*Exercise requirements:*
Convert the material, from its first line through the line containing "export const myFeature", into a Markdown table with the columns Row and Material line. Omit blank lines and the pictures.
##### Input rows
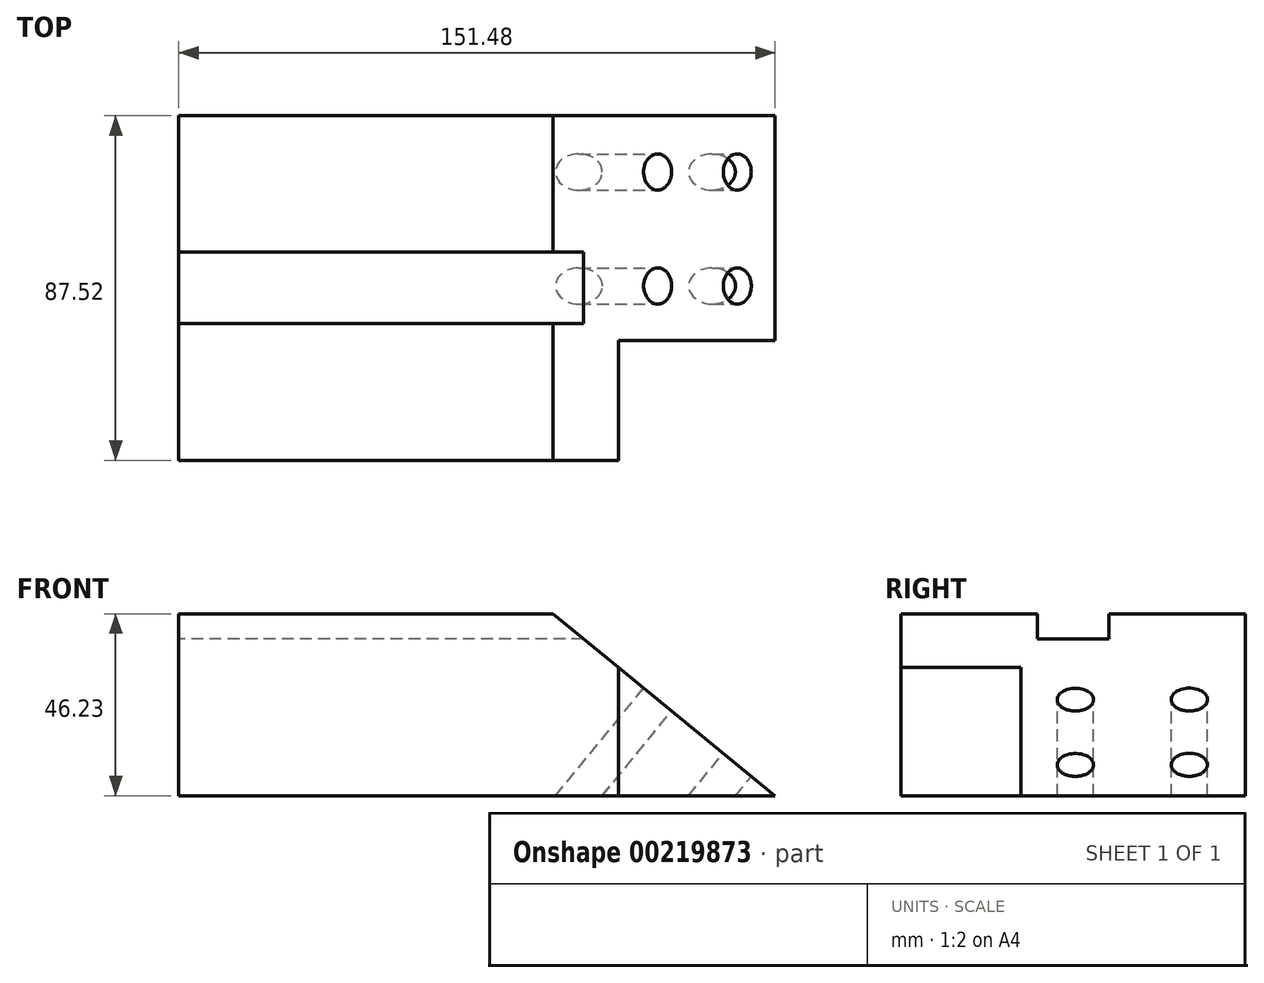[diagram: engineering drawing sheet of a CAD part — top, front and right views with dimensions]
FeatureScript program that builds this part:
annotation { "Feature Type Name" : "Feature", "Feature Type Description" : "" }
export const myFeature = defineFeature(function(context is Context, id is Id, definition is map)
    precondition{}
    {
        {
            var Q0;
            Q0=qCreatedBy(makeId("Top.planeOp"),FACE);
            var sketch = newSketch(context, id + "F0", { "sketchPlane" : qUnion([Q0])});
            skLineSegment(sketch, "E0.bottom", {"start": v(75.74, -43.76) * mm, "end": v(-75.74, -43.76) * mm});
            skLineSegment(sketch, "E0.top", {"start": v(75.74, 43.76) * mm, "end": v(-75.74, 43.76) * mm});
            skLineSegment(sketch, "E0.left", {"start": v(75.74, -43.76) * mm, "end": v(75.74, 43.76) * mm});
            skLineSegment(sketch, "E0.right", {"start": v(-75.74, -43.76) * mm, "end": v(-75.74, 43.76) * mm});
            skPoint(sketch, "E0.middle", {"position": v(0, 0) * mm});
            skSolve(sketch);
        }
        {
            var Q0;
            Q0=makeQuery(id+"F0.imprint","IMPRINT",FACE,{"disambiguationData":[TD([[makeQuery(id+"F0.imprint","IMPRINT",EDGE,{"derivedFrom":sQuery(id+"F0.wireOp",EDGE,"E0.bottom")}),-1.0]])]});
            extrude(context, id + "F1", {"entities" : qUnion([Q0]), "depth" : 46.23 * mm});
        }
        {
            var Q0;
            Q0=makeQuery(id+"F1.opExtrude","SWEPT_FACE",FACE,{"disambiguationData":[OSD([sQuery(id+"F0.wireOp",EDGE,"E0.bottom")])]});
            var sketch = newSketch(context, id + "F2", { "sketchPlane" : qUnion([Q0])});
            skLineSegment(sketch, "E1", {"start": v(19.31, 46.23) * mm, "end": v(75.74, 0) * mm});
            skLineSegment(sketch, "E2", {"start": v(75.74, 0) * mm, "end": v(75.74, 46.23) * mm});
            skLineSegment(sketch, "E3", {"start": v(75.74, 46.23) * mm, "end": v(19.31, 46.23) * mm});
            skSolve(sketch);
        }
        {
            var Q0;
            Q0=makeQuery(id+"F2.imprint","IMPRINT",FACE,{"disambiguationData":[TD([[makeQuery(id+"F2.imprint","IMPRINT",EDGE,{"derivedFrom":sQuery(id+"F2.wireOp",EDGE,"E1")}),1.0]])]});
            extrude(context, id + "F3", {"entities" : qUnion([Q0]), "operationType" : NewBodyOperationType.REMOVE, "oppositeDirection" : true, "depth" : 102.87 * mm});
        }
        {
            var Q0;
            Q0=makeQuery(id+"F1.opExtrude","SWEPT_FACE",FACE,{"disambiguationData":[OSD([sQuery(id+"F0.wireOp",EDGE,"E0.bottom")])]});
            var sketch = newSketch(context, id + "F4", { "sketchPlane" : qUnion([Q0])});
            skLineSegment(sketch, "E4", {"start": v(35.97, 32.58) * mm, "end": v(35.97, 0) * mm});
            skLineSegment(sketch, "E5", {"start": v(35.97, 0) * mm, "end": v(75.74, 0) * mm});
            skLineSegment(sketch, "E6", {"start": v(75.74, 0) * mm, "end": v(35.97, 32.58) * mm});
            skSolve(sketch);
        }
        {
            var Q0;
            Q0=makeQuery(id+"F4.imprint","IMPRINT",FACE,{"disambiguationData":[TD([[makeQuery(id+"F4.imprint","IMPRINT",EDGE,{"derivedFrom":sQuery(id+"F4.wireOp",EDGE,"E4")}),1.0]])]});
            extrude(context, id + "F5", {"entities" : qUnion([Q0]), "operationType" : NewBodyOperationType.REMOVE, "oppositeDirection" : true, "depth" : 30.48 * mm});
        }
        {
            var Q0;
            Q0=makeQuery(id+"F1.opExtrude","CAP_FACE",FACE,{"disambiguationData":[OSD([sQuery(id+"F0.wireOp",EDGE,"E0.bottom"),sQuery(id+"F0.wireOp",EDGE,"E0.top"),sQuery(id+"F0.wireOp",EDGE,"E0.left"),sQuery(id+"F0.wireOp",EDGE,"E0.right")])],"isStart":false});
            var sketch = newSketch(context, id + "F6", { "sketchPlane" : qUnion([Q0])});
            skLineSegment(sketch, "E7", {"start": v(28.9, 9.08) * mm, "end": v(-75.74, 9.08) * mm});
            skLineSegment(sketch, "E8", {"start": v(28.9, -9.08) * mm, "end": v(-75.74, -9.08) * mm});
            skLineSegment(sketch, "E9", {"start": v(-75.74, -9.08) * mm, "end": v(-75.74, 9.08) * mm});
            skLineSegment(sketch, "E10", {"start": v(28.9, 9.08) * mm, "end": v(28.9, -9.08) * mm});
            skSolve(sketch);
        }
        {
            var Q0;
            {var subQ0=sQuery(id+"F6.wireOp",EDGE,"E10");Q0=makeQuery(id+"F6.imprint","IMPRINT",FACE,{"disambiguationData":[TD([[makeQuery(id+"F6.imprint","IMPRINT",EDGE,{"derivedFrom":subQ0}),-1.0]])]});}
            var Q1;
            {var subQ0=sQuery(id+"F6.wireOp",EDGE,"E9");Q1=makeQuery(id+"F6.imprint","IMPRINT",FACE,{"disambiguationData":[TD([[makeQuery(id+"F6.imprint","IMPRINT",EDGE,{"derivedFrom":subQ0}),-1.0]])]});}
            extrude(context, id + "F7", {"entities" : qUnion([Q0, Q1]), "operationType" : NewBodyOperationType.REMOVE, "oppositeDirection" : true, "depth" : 6.35 * mm});
        }
        {
            var Q0;
            Q0=makeQuery(id+"F3.boolean.opBoolean","COPY",FACE,{"derivedFrom":makeQuery(id+"F3.opExtrude","SWEPT_FACE",FACE,{"disambiguationData":[OSD([sQuery(id+"F2.wireOp",EDGE,"E1")])]})});
            var sketch = newSketch(context, id + "F8", { "sketchPlane" : qUnion([Q0])});
            skCircle(sketch, "E11", {"center": v(20.03, 29.5) * mm, "radius": 4.6 * mm});
            skCircle(sketch, "E12.0.1.0", {"center": v(20.06, 0.54) * mm, "radius": 4.6 * mm});
            skCircle(sketch, "E12.1.0.0", {"center": v(46.2, 29.5) * mm, "radius": 4.6 * mm});
            skCircle(sketch, "E12.1.1.0", {"center": v(46.22, 0.54) * mm, "radius": 4.6 * mm});
            skLineSegment(sketch, "E12.direction1", {"start": v(20.03, 29.5) * mm, "end": v(46.2, 29.5) * mm, "construction": true});
            skLineSegment(sketch, "E12.direction2", {"start": v(20.03, 29.5) * mm, "end": v(20.06, 0.54) * mm, "construction": true});
            skSolve(sketch);
        }
        {
            var Q0;
            Q0=makeQuery(id+"F8.imprint","IMPRINT",FACE,{"disambiguationData":[TD([[makeQuery(id+"F8.imprint","IMPRINT",EDGE,{"derivedFrom":sQuery(id+"F8.wireOp",EDGE,"E12.0.1.0")}),1.0]])]});
            var Q1;
            Q1=makeQuery(id+"F8.imprint","IMPRINT",FACE,{"disambiguationData":[TD([[makeQuery(id+"F8.imprint","IMPRINT",EDGE,{"derivedFrom":sQuery(id+"F8.wireOp",EDGE,"E11")}),1.0]])]});
            var Q2;
            Q2=makeQuery(id+"F8.imprint","IMPRINT",FACE,{"disambiguationData":[TD([[makeQuery(id+"F8.imprint","IMPRINT",EDGE,{"derivedFrom":sQuery(id+"F8.wireOp",EDGE,"E12.1.0.0")}),1.0]])]});
            var Q3;
            Q3=makeQuery(id+"F8.imprint","IMPRINT",FACE,{"disambiguationData":[TD([[makeQuery(id+"F8.imprint","IMPRINT",EDGE,{"derivedFrom":sQuery(id+"F8.wireOp",EDGE,"E12.1.1.0")}),1.0]])]});
            extrude(context, id + "F9", {"entities" : qUnion([Q0, Q1, Q2, Q3]), "operationType" : NewBodyOperationType.REMOVE, "oppositeDirection" : true, "depth" : 52.32 * mm});
        }
    });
##########
*Task solution:*
| Row | Material line |
|---|---|
| 1 | [diagram: engineering drawing sheet of a CAD part — top, front and right views with dimensions] |
| 2 | FeatureScript program that builds this part: |
| 3 | annotation { "Feature Type Name" : "Feature", "Feature Type Description" : "" } |
| 4 | export const myFeature = defineFeature(function(context is Context, id is Id, definition is map) |